» Extrait:
————————

Le cerf, roi de la forêt

Le nouveau numéro de la Revue Salamandre consacré au cerf

À propos d'ongulés, le cerf, la proie principale des loups dans le Jura, est la star du dernier numéro de la Salamandre, avec un dossier très détaillé sur cet animal de légende.

À la fin de l’été, le brame du cerf résonne depuis des millénaires dans les forêts d’Europe. Mais ces dernières années, le cri guttural et puissant se fait davantage entendre en France, Suisse ou Belgique, alors que les populations de cerfs grossissent. Une bonne nouvelle écologique, qui mécontente pourtant certains, qui dénoncent une surpopulation nocive pour les forêts.

Abonnez-vous à la Revue Salamandre jusqu'au 18 août pour recevoir ce numéro.

Protection des troupeaux

Est-ce que la protection des troupeaux de moutons fonctionne ?

————————

» Informations extraites:

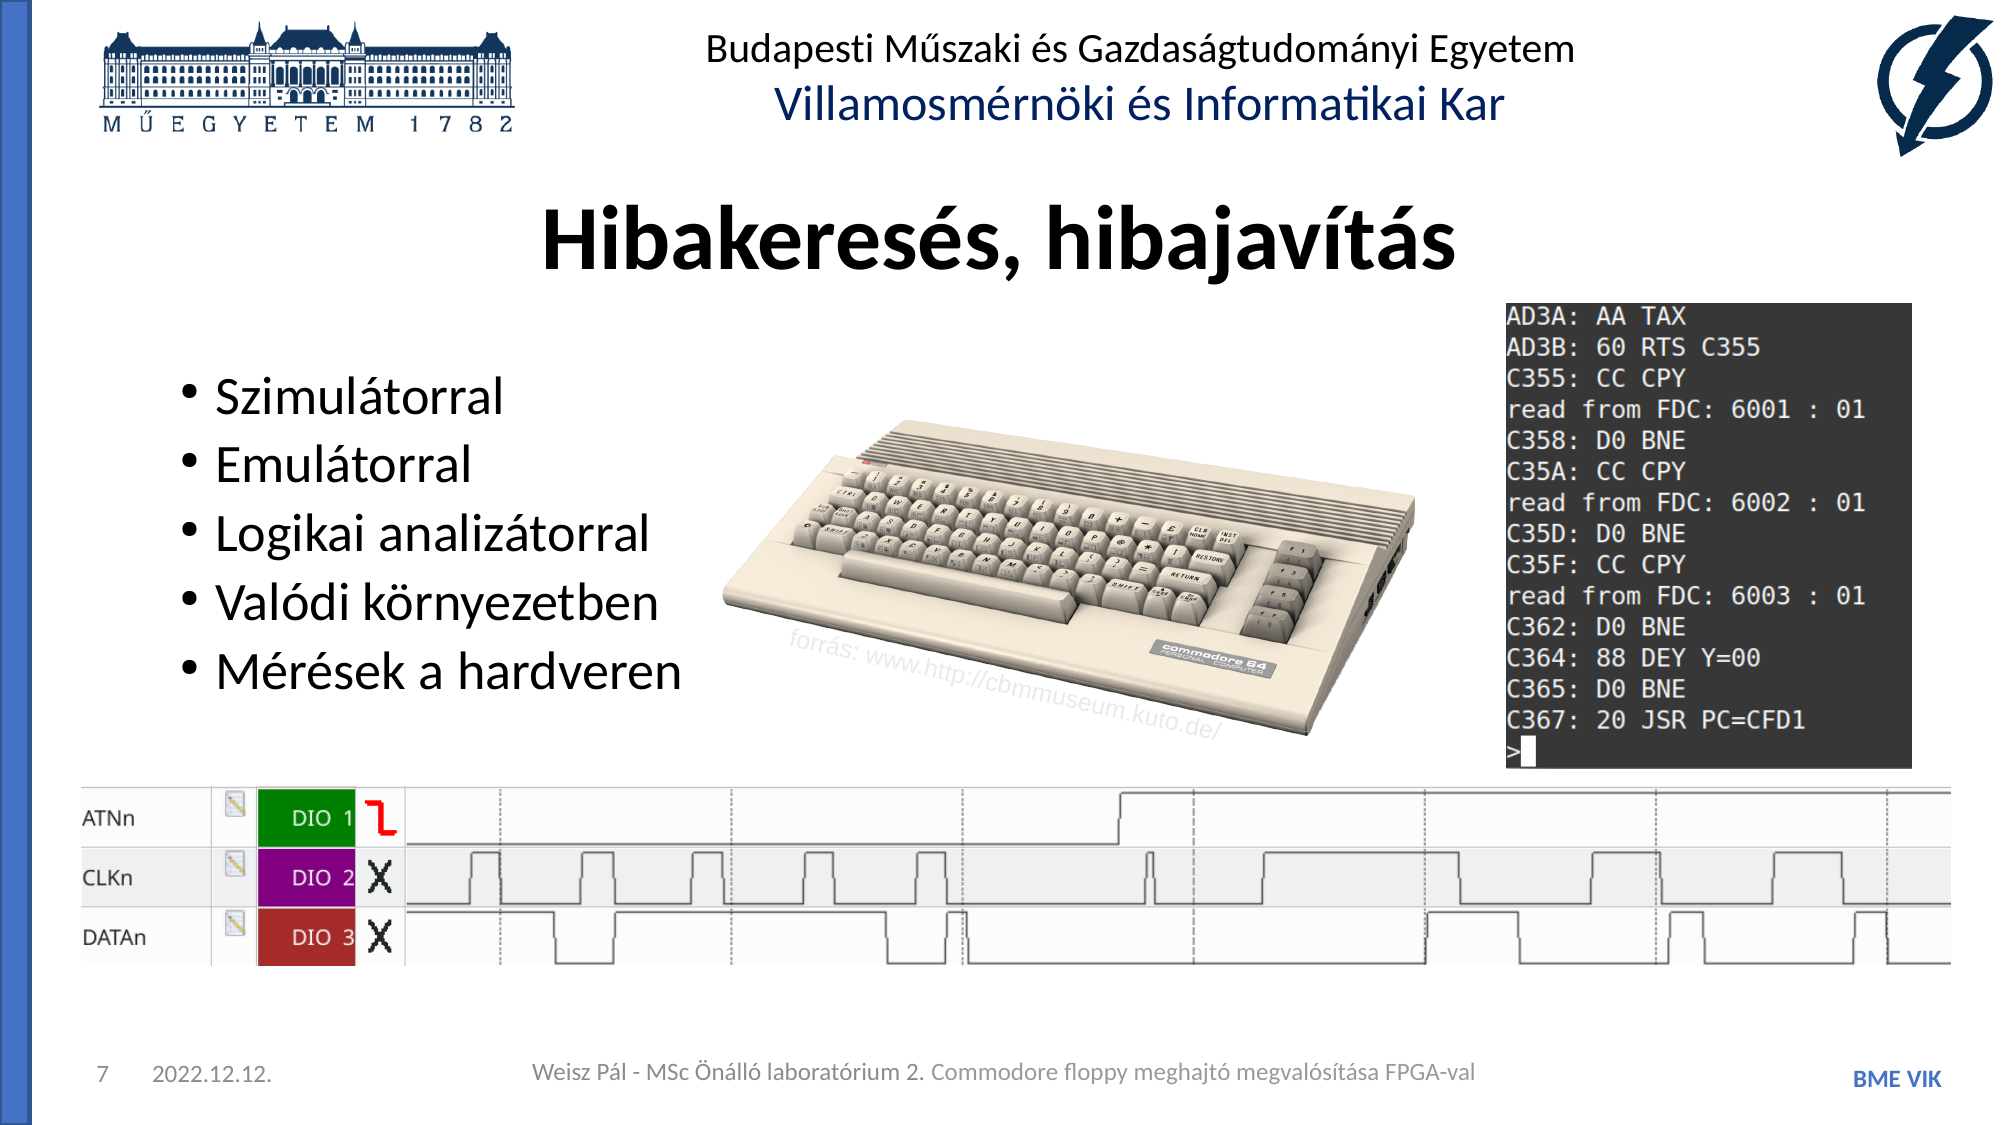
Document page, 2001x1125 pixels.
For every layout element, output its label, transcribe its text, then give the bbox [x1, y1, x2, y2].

text_box 2022.12.12. [137, 1042, 337, 1103]
picture [1877, 15, 1994, 157]
picture [1506, 303, 1912, 769]
picture [81, 353, 1951, 966]
picture [99, 20, 515, 132]
text_box Weisz Pál - MSc Önálló laboratórium 2. Commodore floppy meghajtó megvalósítása FPGA-val [418, 1042, 1591, 1103]
text_box <number> [29, 1042, 124, 1103]
text_box Szimulátorral Emulátorral Logikai analizátorral Valódi környezetben Mérések a hardveren [90, 359, 719, 657]
text_box Hibakeresés, hibajavítás [156, 179, 1844, 300]
text_box forrás: www.http://cbmmuseum.kuto.de/ [765, 613, 1250, 787]
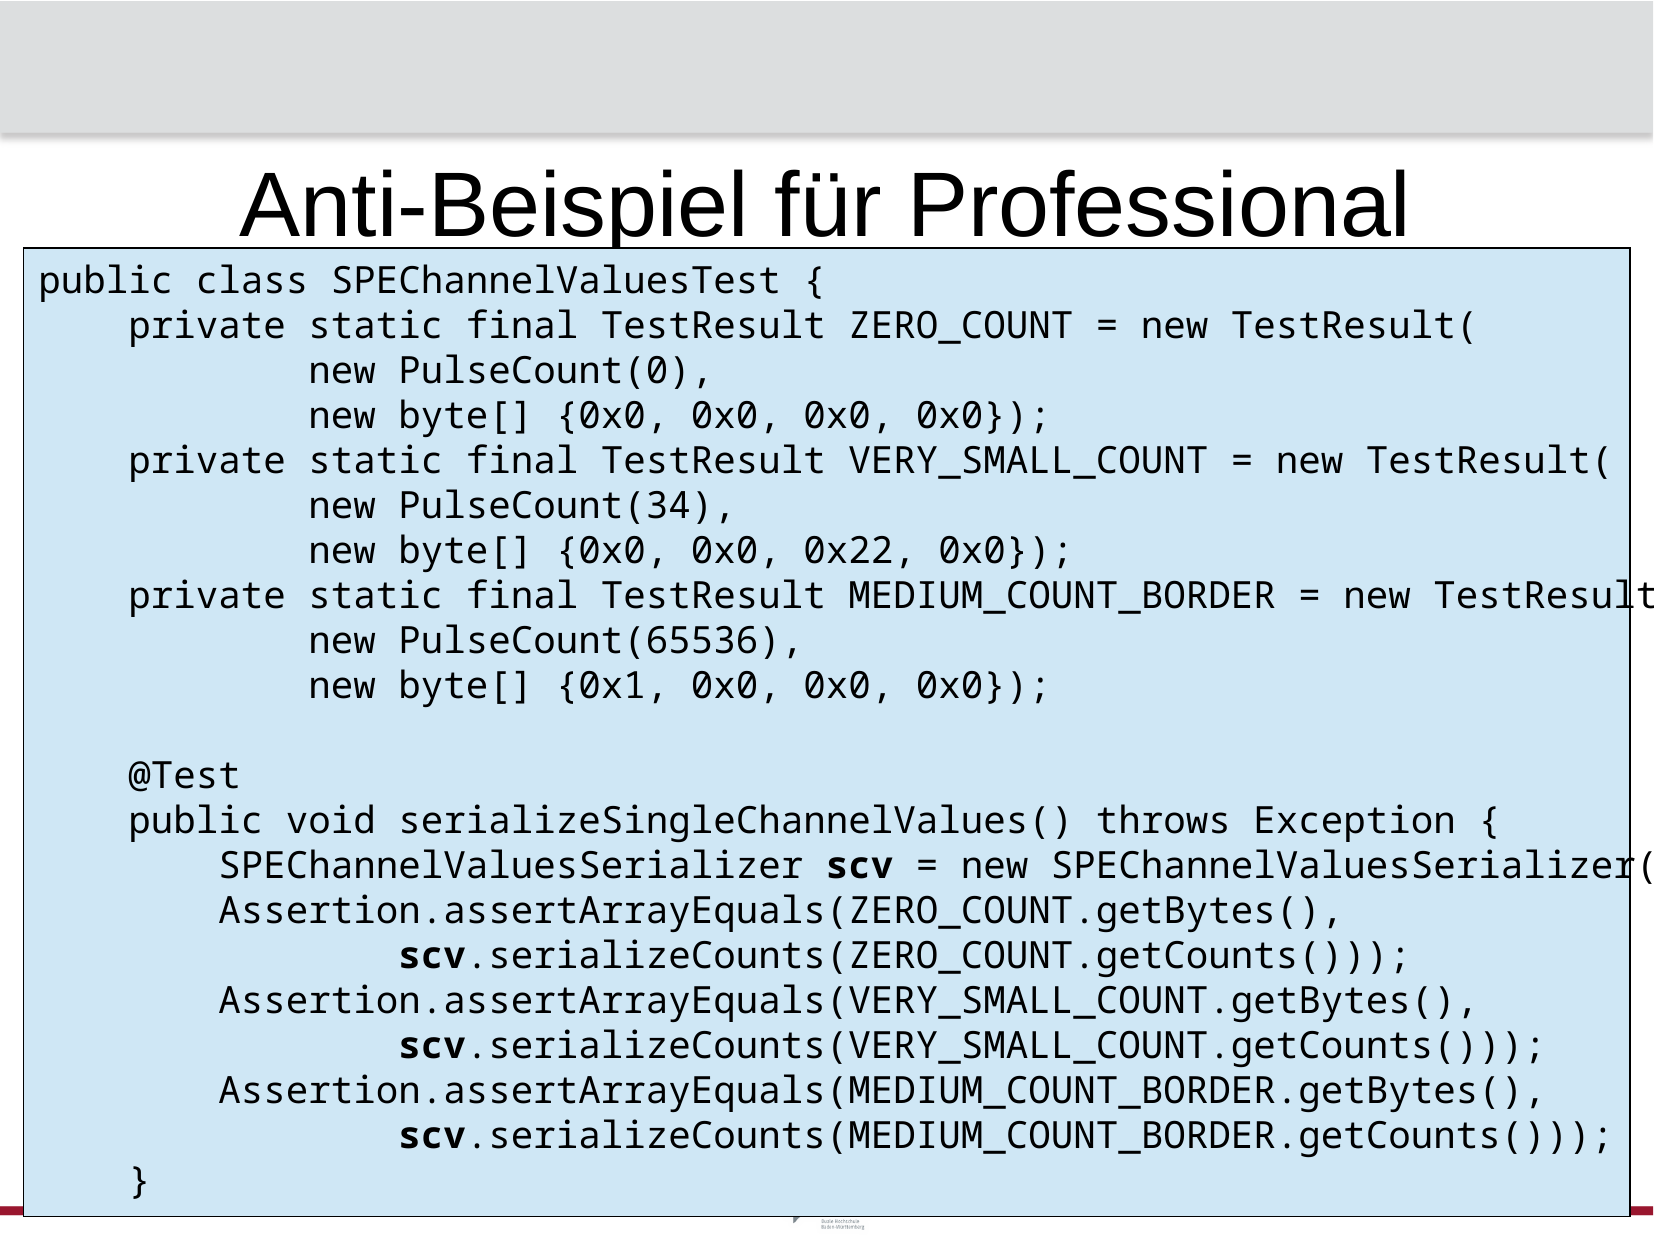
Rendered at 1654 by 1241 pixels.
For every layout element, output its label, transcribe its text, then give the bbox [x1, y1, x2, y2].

title Anti-Beispiel für Professional [82, 147, 1571, 248]
picture [1646, 591, 1654, 606]
text_box public class SPEChannelValuesTest { private static final TestResult ZERO_COUNT = new TestResult( new PulseCount(0), new byte[] {0x0, 0x0, 0x0, 0x0}); private static final TestResult VERY_SMALL_COUNT = new TestResult( new PulseCount(34), new byte[] {0x0, 0x0, 0x22, 0x0}); private static final TestResult MEDIUM_COUNT_BORDER = new TestResult( new PulseCount(65536), new byte[] {0x1, 0x0, 0x0, 0x0}); @Test public void serializeSingleChannelValues() throws Exception { SPEChannelValuesSerializer scv = new SPEChannelValuesSerializer(); Assertion.assertArrayEquals(ZERO_COUNT.getBytes(), scv.serializeCounts(ZERO_COUNT.getCounts())); Assertion.assertArrayEquals(VERY_SMALL_COUNT.getBytes(), scv.serializeCounts(VERY_SMALL_COUNT.getCounts())); Assertion.assertArrayEquals(MEDIUM_COUNT_BORDER.getBytes(), scv.serializeCounts(MEDIUM_COUNT_BORDER.getCounts())); } [23, 248, 1630, 1217]
picture [0, 1, 1654, 1237]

————————

» Travail demandé:
(a) Recopiez, dans l'extrait sur le cerf, le passage allant de "Le nouveau numéro" jusqu'à "animal de légende.", en remplaçant "légende" par "mythe".
(b) Répondez aux questions suivantes d'après l'extrait sur le cerf.
(i) Quelle est la proie principale des loups dans le Jura ?
(ii) À quel moment de l'année le brame du cerf résonne-t-il dans les forêts d'Europe ?
(iii) Jusqu'à quelle date faut-il s'abonner à la Revue Salamandre pour recevoir ce numéro ?
(c) Rédigez la suite de l'extrait sur le cerf à partir de l'endroit où il s'arrête.

» Réponses attendues:
(a)
Le nouveau numéro de la Revue Salamandre consacré au cerf

À propos d'ongulés, le cerf, la proie principale des loups dans le Jura, est la star du dernier numéro de la Salamandre, avec un dossier très détaillé sur cet animal de mythe.

(b)
(i) Le cerf.
(ii) À la fin de l'été.
(iii) Jusqu'au 18 août.

(c)
La protection sur les brebis, les troupeaux d'ovins marche bien. On l'a démontré en faisant de la caméra thermique, c'est-à-dire qu'on va filmer la nuit les interactions entre loups, troupeaux et chiens de protection en clôtures. Aujourd'hui, le grand défi, c'est comment on protège un troupeau de bovins. Cela est très complexe, car nous avons une agriculture assez extensive avec des troupeaux d'adultes et de jeunes qui ne sont pas ensemble. Nous avons des pistes, mais le principal problème est que le gouvernement français considère les bovins comme non protégeables. Il n'y a donc pas d'argent pour aider les éleveurs. Protéger un troupeau sans argent, c'est beaucoup plus compliqué que sur les ovins où il y a des aides, comme le financement de bergers. Les solutions et les outils existent. Ce n'est qu'une question de politique.

On devrait donc davantage soutenir les agriculteurs face à ce défi du retour du loup ?

Si on veut une coexistence entre le loup et les activités pastorales, et les activités humaines de manière générale, il faut soutenir l'agriculture, mais pas comme on le fait aujourd'hui. Je pense que la solution, c'est de révolutionner l'agriculture, de la rendre plus territorialiser, soutenir davantage les éleveurs, remettre l'Homme au centre du travail et sortir de cette idée de subventionner à la surface.

Tirer les loups

Il y a donc les mesures de protection que tu étudies, que tu perfectionnes, et il y a le tir de plus en plus facilité en Suisse comme en France, où l'on tue des meutes entières de loups. Est-ce la solution ?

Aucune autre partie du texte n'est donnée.